◆ Problem: Reproduce the listing verbatim from its first line through the line containing "Fayetteville Woman", including both of those lines.

◆ Data shown:
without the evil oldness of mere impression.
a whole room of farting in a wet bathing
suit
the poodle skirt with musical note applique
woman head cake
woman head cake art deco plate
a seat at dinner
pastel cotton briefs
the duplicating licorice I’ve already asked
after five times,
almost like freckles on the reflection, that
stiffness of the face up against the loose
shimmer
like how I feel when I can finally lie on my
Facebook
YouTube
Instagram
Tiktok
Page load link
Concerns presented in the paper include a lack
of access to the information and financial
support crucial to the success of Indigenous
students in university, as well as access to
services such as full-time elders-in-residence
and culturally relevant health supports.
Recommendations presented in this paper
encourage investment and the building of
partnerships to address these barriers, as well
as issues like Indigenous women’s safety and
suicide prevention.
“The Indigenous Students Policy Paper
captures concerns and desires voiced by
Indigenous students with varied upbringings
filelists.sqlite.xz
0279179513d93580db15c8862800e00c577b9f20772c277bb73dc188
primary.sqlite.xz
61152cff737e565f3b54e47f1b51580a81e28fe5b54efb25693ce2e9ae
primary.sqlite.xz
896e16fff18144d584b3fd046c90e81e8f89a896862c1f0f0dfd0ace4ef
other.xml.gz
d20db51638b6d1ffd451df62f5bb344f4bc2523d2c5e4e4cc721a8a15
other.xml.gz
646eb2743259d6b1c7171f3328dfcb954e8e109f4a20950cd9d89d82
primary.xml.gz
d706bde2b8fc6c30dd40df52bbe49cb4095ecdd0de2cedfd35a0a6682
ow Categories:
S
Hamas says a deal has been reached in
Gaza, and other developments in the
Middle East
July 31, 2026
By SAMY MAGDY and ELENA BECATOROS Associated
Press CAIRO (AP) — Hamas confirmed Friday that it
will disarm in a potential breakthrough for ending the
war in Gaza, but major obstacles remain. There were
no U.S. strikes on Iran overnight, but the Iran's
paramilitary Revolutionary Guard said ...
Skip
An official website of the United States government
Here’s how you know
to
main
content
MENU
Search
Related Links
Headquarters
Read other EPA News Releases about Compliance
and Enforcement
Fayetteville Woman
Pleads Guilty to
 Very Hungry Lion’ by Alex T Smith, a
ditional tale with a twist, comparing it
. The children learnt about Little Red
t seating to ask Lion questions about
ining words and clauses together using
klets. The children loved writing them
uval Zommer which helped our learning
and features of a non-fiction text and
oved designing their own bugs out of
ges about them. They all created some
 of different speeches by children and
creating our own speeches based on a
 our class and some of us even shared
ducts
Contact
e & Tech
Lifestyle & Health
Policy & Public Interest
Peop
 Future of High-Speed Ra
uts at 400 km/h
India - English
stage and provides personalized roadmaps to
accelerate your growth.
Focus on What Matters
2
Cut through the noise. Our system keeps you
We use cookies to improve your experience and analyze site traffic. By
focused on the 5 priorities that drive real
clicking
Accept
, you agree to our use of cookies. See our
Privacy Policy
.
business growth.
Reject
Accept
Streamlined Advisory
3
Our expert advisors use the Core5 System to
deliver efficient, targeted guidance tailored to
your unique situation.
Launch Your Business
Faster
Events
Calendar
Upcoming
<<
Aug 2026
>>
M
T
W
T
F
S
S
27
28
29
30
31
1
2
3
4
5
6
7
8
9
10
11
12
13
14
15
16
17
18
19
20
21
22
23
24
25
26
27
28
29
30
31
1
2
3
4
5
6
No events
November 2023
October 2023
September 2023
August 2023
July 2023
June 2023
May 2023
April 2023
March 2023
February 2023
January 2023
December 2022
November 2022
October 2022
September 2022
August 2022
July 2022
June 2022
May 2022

◆ Exercise solution:
without the evil oldness of mere impression.
a whole room of farting in a wet bathing
suit
the poodle skirt with musical note applique
woman head cake
woman head cake art deco plate
a seat at dinner
pastel cotton briefs
the duplicating licorice I’ve already asked
after five times,
almost like freckles on the reflection, that
stiffness of the face up against the loose
shimmer
like how I feel when I can finally lie on my
Facebook
YouTube
Instagram
Tiktok
Page load link
Concerns presented in the paper include a lack
of access to the information and financial
support crucial to the success of Indigenous
students in university, as well as access to
services such as full-time elders-in-residence
and culturally relevant health supports.
Recommendations presented in this paper
encourage investment and the building of
partnerships to address these barriers, as well
as issues like Indigenous women’s safety and
suicide prevention.
“The Indigenous Students Policy Paper
captures concerns and desires voiced by
Indigenous students with varied upbringings
filelists.sqlite.xz
0279179513d93580db15c8862800e00c577b9f20772c277bb73dc188
primary.sqlite.xz
61152cff737e565f3b54e47f1b51580a81e28fe5b54efb25693ce2e9ae
primary.sqlite.xz
896e16fff18144d584b3fd046c90e81e8f89a896862c1f0f0dfd0ace4ef
other.xml.gz
d20db51638b6d1ffd451df62f5bb344f4bc2523d2c5e4e4cc721a8a15
other.xml.gz
646eb2743259d6b1c7171f3328dfcb954e8e109f4a20950cd9d89d82
primary.xml.gz
d706bde2b8fc6c30dd40df52bbe49cb4095ecdd0de2cedfd35a0a6682
ow Categories:
S
Hamas says a deal has been reached in
Gaza, and other developments in the
Middle East
July 31, 2026
By SAMY MAGDY and ELENA BECATOROS Associated
Press CAIRO (AP) — Hamas confirmed Friday that it
will disarm in a potential breakthrough for ending the
war in Gaza, but major obstacles remain. There were
no U.S. strikes on Iran overnight, but the Iran's
paramilitary Revolutionary Guard said ...
Skip
An official website of the United States government
Here’s how you know
to
main
content
MENU
Search
Related Links
Headquarters
Read other EPA News Releases about Compliance
and Enforcement
Fayetteville Woman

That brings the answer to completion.